Who Should Listen to Mr. Hockey
Hockey fans who have not yet encountered this autobiography should consider it genuinely necessary. Multiple reviewers, including one who compared it favorably to both Derek Sanderson’s memoir and Bobby Orr’s account, describe this as the best of the three and well worth seeking out specifically. Non-sports readers who respond to biographies of people who built significant lives with integrity and who want the story of a Depression-era childhood and a decades-long marriage alongside the professional achievements will find more here than the sports packaging suggests. Those looking for a purely tactical account of hockey strategy or deep statistical analysis of Howe’s career should look elsewhere: this is the life, not the ledger.
Frequently Asked Questions
Do I need to be a hockey fan to appreciate Mr. Hockey?
No. Multiple reviewers describe the book as inspirational specifically because it transcends sports, with the Depression-era childhood, the marriage to Colleen, and the family relationships functioning as the emotional core. The hockey is the context, but the story is about a person.

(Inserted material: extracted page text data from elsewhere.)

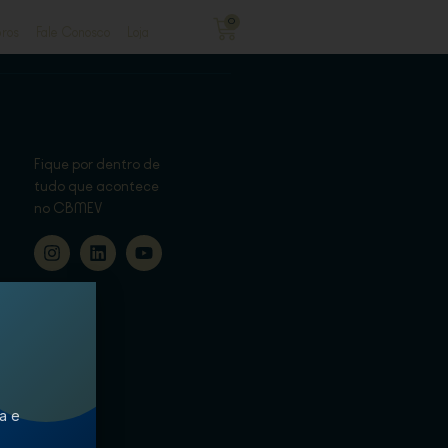
0
ros
Fale Conosco
Loja
Fique por dentro de
tudo que acontece
no CBMEV
ca e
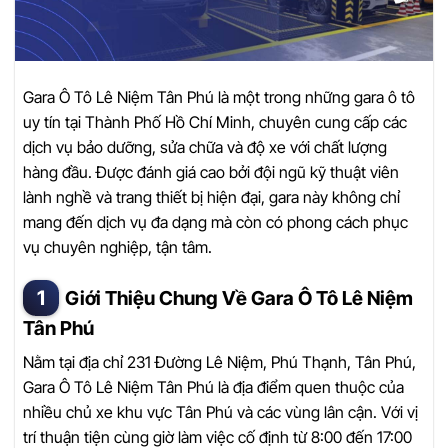
Gara Ô Tô Lê Niệm Tân Phú là một trong những gara ô tô
uy tín tại Thành Phố Hồ Chí Minh, chuyên cung cấp các
dịch vụ bảo dưỡng, sửa chữa và độ xe với chất lượng
hàng đầu. Được đánh giá cao bởi đội ngũ kỹ thuật viên
lành nghề và trang thiết bị hiện đại, gara này không chỉ
mang đến dịch vụ đa dạng mà còn có phong cách phục
vụ chuyên nghiệp, tận tâm.
Giới Thiệu Chung Về Gara Ô Tô Lê Niệm
Tân Phú
Nằm tại địa chỉ 231 Đường Lê Niệm, Phú Thạnh, Tân Phú,
Gara Ô Tô Lê Niệm Tân Phú là địa điểm quen thuộc của
nhiều chủ xe khu vực Tân Phú và các vùng lân cận. Với vị
trí thuận tiện cùng giờ làm việc cố định từ 8:00 đến 17:00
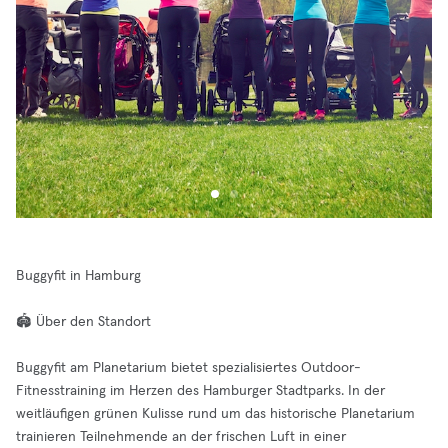
Buggyfit in Hamburg
🏟️ Über den Standort
Buggyfit am Planetarium bietet spezialisiertes Outdoor-
Fitnesstraining im Herzen des Hamburger Stadtparks. In der
weitläufigen grünen Kulisse rund um das historische Planetarium
trainieren Teilnehmende an der frischen Luft in einer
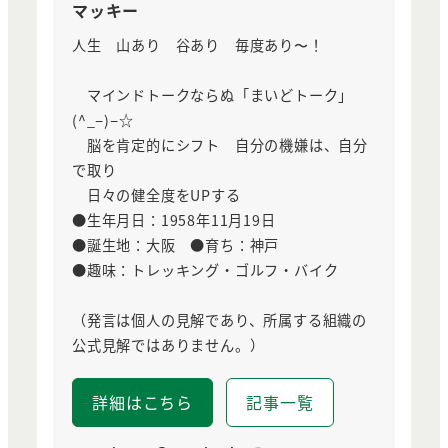
マッキー
人生 山あり 谷あり 毎度あり〜！
マインドトークならぬ「まいどトーク」
(^_−)−☆
脳を肯定的にシフト 自分の機嫌は、自分
で取り
日々の健全度をUPする
●生年月日：1958年11月19日
●誕生地：大阪 ●育ち：神戸
●趣味：トレッキング・ゴルフ・バイク
（発言は個人の見解であり、所属する組織の
公式見解ではありません。）
詳細はこちら
記事一覧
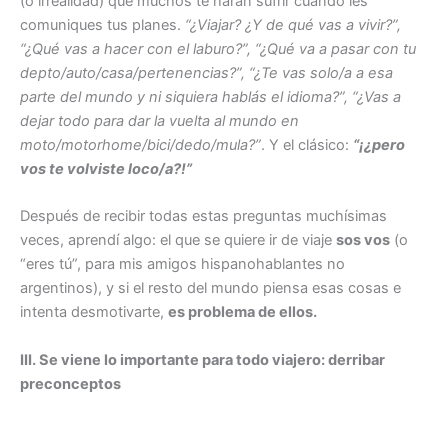
(o irrealidad) que muchos te harán sufrir cuando les
comuniques tus planes.
“¿Viajar? ¿Y de qué vas a vivir?”,
“¿Qué vas a hacer con el laburo?”, “¿Qué va a pasar con tu
depto/auto/casa/pertenencias?”, “¿Te vas solo/a a esa
parte del mundo y ni siquiera hablás el idioma?”, “¿Vas a
dejar todo para dar la vuelta al mundo en
moto/motorhome/bici/dedo/mula?”
. Y el clásico:
“¡¿pero
vos te volviste loco/a?!”
Después de recibir todas estas preguntas muchísimas
veces, aprendí algo: el que se quiere ir de viaje
sos vos
(o
“eres tú”, para mis amigos hispanohablantes no
argentinos), y si el resto del mundo piensa esas cosas e
intenta desmotivarte,
es problema de ellos.
III. Se viene lo importante para todo viajero: derribar
preconceptos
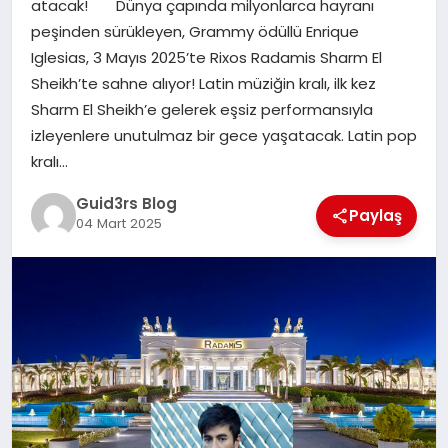
atacak! Dünya çapında milyonlarca hayranı
MAGAZIN
peşinden sürükleyen, Grammy ödüllü Enrique
Iglesias, 3 Mayıs 2025’te Rixos Radamis Sharm El
EĞITIM
Sheikh’te sahne alıyor! Latin müziğin kralı, ilk kez
Sharm El Sheikh’e gelerek eşsiz performansıyla
izleyenlere unutulmaz bir gece yaşatacak. Latin pop
kralı…
Guid3rs Blog
Paylaş
04 Mart 2025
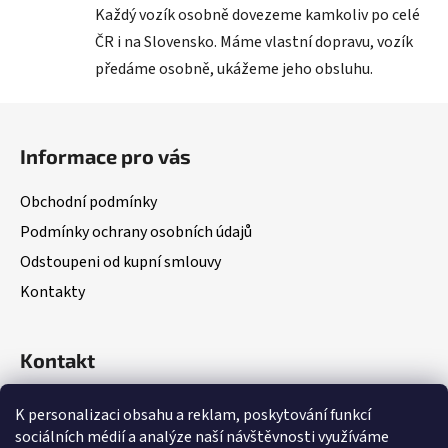
Každý vozík osobně dovezeme kamkoliv po celé
ČR i na Slovensko. Máme vlastní dopravu, vozík
předáme osobně, ukážeme jeho obsluhu.
Z
á
Informace pro vás
p
a
Obchodní podmínky
t
Podmínky ochrany osobních údajů
í
Odstoupeni od kupní smlouvy
Kontakty
Kontakt
(Po – Pá: 8:00 – 18:00)
K personalizaci obsahu a reklam, poskytování funkcí
sociálních médií a analýze naší návštěvnosti využíváme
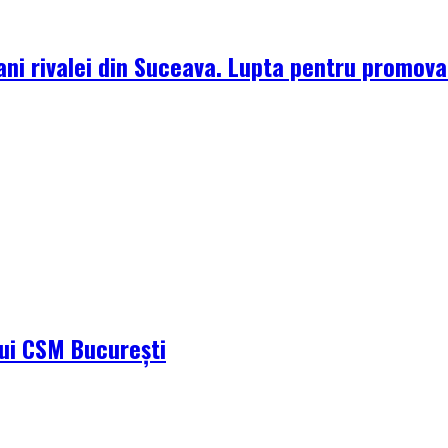
ni rivalei din Suceava. Lupta pentru promova
ului CSM București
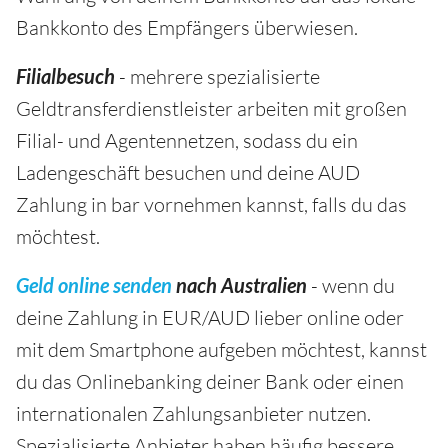
Bankkonto des Empfängers überwiesen.
Filialbesuch
- mehrere spezialisierte
Geldtransferdienstleister arbeiten mit großen
Filial- und Agentennetzen, sodass du ein
Ladengeschäft besuchen und deine AUD
Zahlung in bar vornehmen kannst, falls du das
möchtest.
Geld online senden
nach Australien
- wenn du
deine Zahlung in EUR/AUD lieber online oder
mit dem Smartphone aufgeben möchtest, kannst
du das Onlinebanking deiner Bank oder einen
internationalen Zahlungsanbieter nutzen.
Spezialisierte Anbieter haben häufig bessere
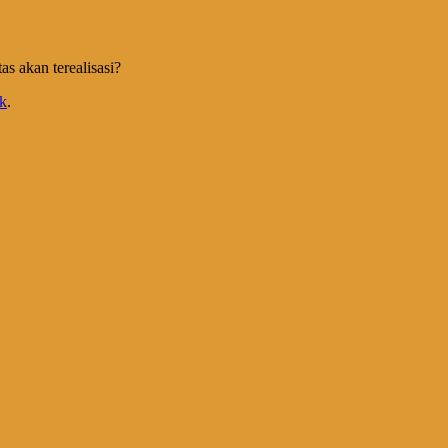
as akan terealisasi?
k
.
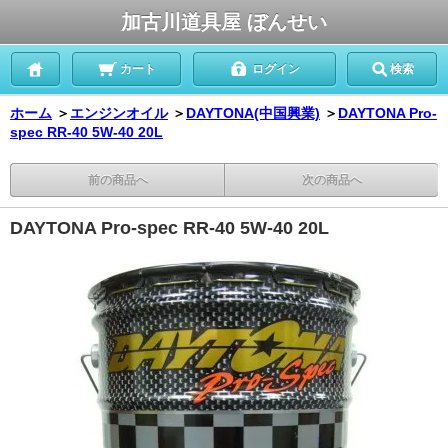
加古川道具屋 ぼんせい
カート
ログイン
検索
ホーム
＞
エンジンオイル
＞
DAYTONA(中国興業)
＞
DAYTONA Pro-
spec RR-40 5W-40 20L
前の商品へ
次の商品へ
DAYTONA Pro-spec RR-40 5W-40 20L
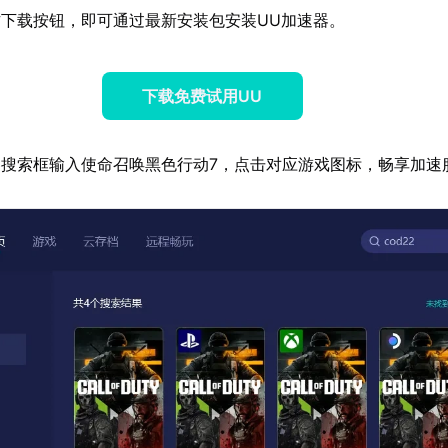
下载按钮，即可通过最新安装包安装UU加速器。
下载免费试用UU
搜索框输入使命召唤黑色行动7，点击对应游戏图标，畅享加速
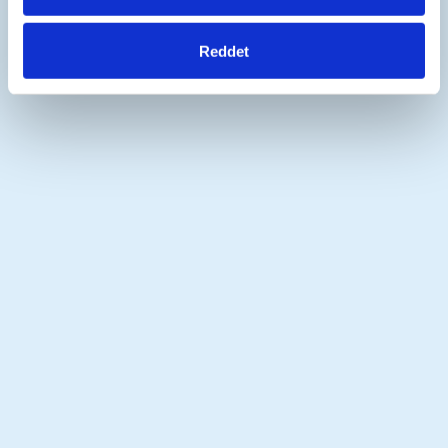
Reddet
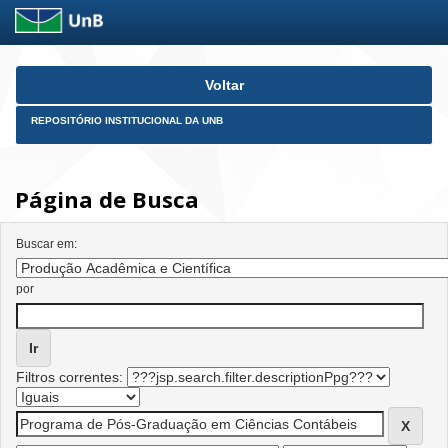
Skip
Voltar
navigation
REPOSITÓRIO INSTITUCIONAL DA UNB
Página de Busca
Buscar em:
por
Filtros correntes:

How does Mr. Hockey compare to Bobby Orr’s autobiography and Derek Sanderson’s memoir as accounts of the same era?
One reviewer who read all three describes Sanderson’s book as hyperbolic but fun, Orr’s book as dull, and Mr. Hockey as a genuine delight. Howe’s balance of specific hockey memory, personal reflection, and the Depression-era context distinguishes it from both.
Does the book cover Gordie Howe’s time in the WHA and his return to the NHL at age 50 in sufficient depth?
Reviewers note that the later career, including the WHA years playing alongside his sons, receives less detailed treatment than the Red Wings years. The coverage is present but lighter than some fans would prefer. The WHA experience is described more in terms of its emotional significance, playing professionally with his sons, than in tactical or statistical detail.
Is Don Hagen’s narration appropriate for Howe’s first-person voice, given that Howe’s speaking style was known to be plainspoken and unpretentious?
Hagen matches the material well. His delivery has the combination of warmth and directness that suits Howe’s character, avoiding the theatrical quality that would feel wrong for a man whose public reputation was built on quiet competence rather than flamboyance.